══ Dataset records ══

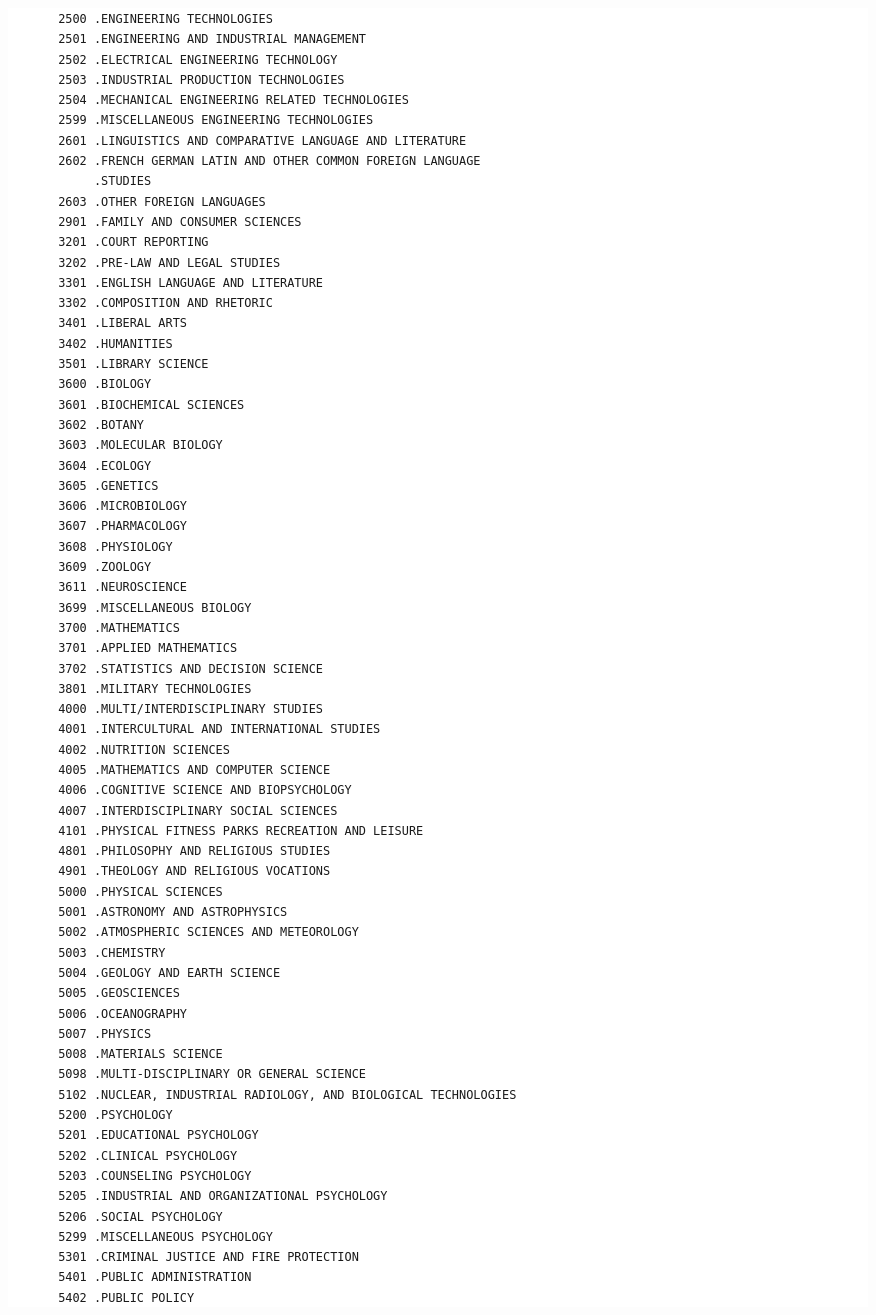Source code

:            2500 .ENGINEERING TECHNOLOGIES
           2501 .ENGINEERING AND INDUSTRIAL MANAGEMENT
           2502 .ELECTRICAL ENGINEERING TECHNOLOGY
           2503 .INDUSTRIAL PRODUCTION TECHNOLOGIES
           2504 .MECHANICAL ENGINEERING RELATED TECHNOLOGIES
           2599 .MISCELLANEOUS ENGINEERING TECHNOLOGIES
           2601 .LINGUISTICS AND COMPARATIVE LANGUAGE AND LITERATURE
           2602 .FRENCH GERMAN LATIN AND OTHER COMMON FOREIGN LANGUAGE 
                .STUDIES
           2603 .OTHER FOREIGN LANGUAGES
           2901 .FAMILY AND CONSUMER SCIENCES
           3201 .COURT REPORTING
           3202 .PRE-LAW AND LEGAL STUDIES
           3301 .ENGLISH LANGUAGE AND LITERATURE
           3302 .COMPOSITION AND RHETORIC
           3401 .LIBERAL ARTS
           3402 .HUMANITIES
           3501 .LIBRARY SCIENCE
           3600 .BIOLOGY
           3601 .BIOCHEMICAL SCIENCES
           3602 .BOTANY
           3603 .MOLECULAR BIOLOGY
           3604 .ECOLOGY
           3605 .GENETICS
           3606 .MICROBIOLOGY
           3607 .PHARMACOLOGY
           3608 .PHYSIOLOGY
           3609 .ZOOLOGY
           3611 .NEUROSCIENCE
           3699 .MISCELLANEOUS BIOLOGY
           3700 .MATHEMATICS
           3701 .APPLIED MATHEMATICS
           3702 .STATISTICS AND DECISION SCIENCE
           3801 .MILITARY TECHNOLOGIES
           4000 .MULTI/INTERDISCIPLINARY STUDIES
           4001 .INTERCULTURAL AND INTERNATIONAL STUDIES
           4002 .NUTRITION SCIENCES
           4005 .MATHEMATICS AND COMPUTER SCIENCE
           4006 .COGNITIVE SCIENCE AND BIOPSYCHOLOGY
           4007 .INTERDISCIPLINARY SOCIAL SCIENCES
           4101 .PHYSICAL FITNESS PARKS RECREATION AND LEISURE
           4801 .PHILOSOPHY AND RELIGIOUS STUDIES
           4901 .THEOLOGY AND RELIGIOUS VOCATIONS
           5000 .PHYSICAL SCIENCES
           5001 .ASTRONOMY AND ASTROPHYSICS
           5002 .ATMOSPHERIC SCIENCES AND METEOROLOGY
           5003 .CHEMISTRY
           5004 .GEOLOGY AND EARTH SCIENCE
           5005 .GEOSCIENCES
           5006 .OCEANOGRAPHY
           5007 .PHYSICS
           5008 .MATERIALS SCIENCE
           5098 .MULTI-DISCIPLINARY OR GENERAL SCIENCE
           5102 .NUCLEAR, INDUSTRIAL RADIOLOGY, AND BIOLOGICAL TECHNOLOGIES
           5200 .PSYCHOLOGY
           5201 .EDUCATIONAL PSYCHOLOGY
           5202 .CLINICAL PSYCHOLOGY
           5203 .COUNSELING PSYCHOLOGY
           5205 .INDUSTRIAL AND ORGANIZATIONAL PSYCHOLOGY
           5206 .SOCIAL PSYCHOLOGY
           5299 .MISCELLANEOUS PSYCHOLOGY
           5301 .CRIMINAL JUSTICE AND FIRE PROTECTION
           5401 .PUBLIC ADMINISTRATION
           5402 .PUBLIC POLICY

═══

> **Instruction**: Line by line and exactly, write out the material above. Skip the pictures.

> **Solution to this task**:
Source code

:            2500 .ENGINEERING TECHNOLOGIES
           2501 .ENGINEERING AND INDUSTRIAL MANAGEMENT
           2502 .ELECTRICAL ENGINEERING TECHNOLOGY
           2503 .INDUSTRIAL PRODUCTION TECHNOLOGIES
           2504 .MECHANICAL ENGINEERING RELATED TECHNOLOGIES
           2599 .MISCELLANEOUS ENGINEERING TECHNOLOGIES
           2601 .LINGUISTICS AND COMPARATIVE LANGUAGE AND LITERATURE
           2602 .FRENCH GERMAN LATIN AND OTHER COMMON FOREIGN LANGUAGE 
                .STUDIES
           2603 .OTHER FOREIGN LANGUAGES
           2901 .FAMILY AND CONSUMER SCIENCES
           3201 .COURT REPORTING
           3202 .PRE-LAW AND LEGAL STUDIES
           3301 .ENGLISH LANGUAGE AND LITERATURE
           3302 .COMPOSITION AND RHETORIC
           3401 .LIBERAL ARTS
           3402 .HUMANITIES
           3501 .LIBRARY SCIENCE
           3600 .BIOLOGY
           3601 .BIOCHEMICAL SCIENCES
           3602 .BOTANY
           3603 .MOLECULAR BIOLOGY
           3604 .ECOLOGY
           3605 .GENETICS
           3606 .MICROBIOLOGY
           3607 .PHARMACOLOGY
           3608 .PHYSIOLOGY
           3609 .ZOOLOGY
           3611 .NEUROSCIENCE
           3699 .MISCELLANEOUS BIOLOGY
           3700 .MATHEMATICS
           3701 .APPLIED MATHEMATICS
           3702 .STATISTICS AND DECISION SCIENCE
           3801 .MILITARY TECHNOLOGIES
           4000 .MULTI/INTERDISCIPLINARY STUDIES
           4001 .INTERCULTURAL AND INTERNATIONAL STUDIES
           4002 .NUTRITION SCIENCES
           4005 .MATHEMATICS AND COMPUTER SCIENCE
           4006 .COGNITIVE SCIENCE AND BIOPSYCHOLOGY
           4007 .INTERDISCIPLINARY SOCIAL SCIENCES
           4101 .PHYSICAL FITNESS PARKS RECREATION AND LEISURE
           4801 .PHILOSOPHY AND RELIGIOUS STUDIES
           4901 .THEOLOGY AND RELIGIOUS VOCATIONS
           5000 .PHYSICAL SCIENCES
           5001 .ASTRONOMY AND ASTROPHYSICS
           5002 .ATMOSPHERIC SCIENCES AND METEOROLOGY
           5003 .CHEMISTRY
           5004 .GEOLOGY AND EARTH SCIENCE
           5005 .GEOSCIENCES
           5006 .OCEANOGRAPHY
           5007 .PHYSICS
           5008 .MATERIALS SCIENCE
           5098 .MULTI-DISCIPLINARY OR GENERAL SCIENCE
           5102 .NUCLEAR, INDUSTRIAL RADIOLOGY, AND BIOLOGICAL TECHNOLOGIES
           5200 .PSYCHOLOGY
           5201 .EDUCATIONAL PSYCHOLOGY
           5202 .CLINICAL PSYCHOLOGY
           5203 .COUNSELING PSYCHOLOGY
           5205 .INDUSTRIAL AND ORGANIZATIONAL PSYCHOLOGY
           5206 .SOCIAL PSYCHOLOGY
           5299 .MISCELLANEOUS PSYCHOLOGY
           5301 .CRIMINAL JUSTICE AND FIRE PROTECTION
           5401 .PUBLIC ADMINISTRATION
           5402 .PUBLIC POLICY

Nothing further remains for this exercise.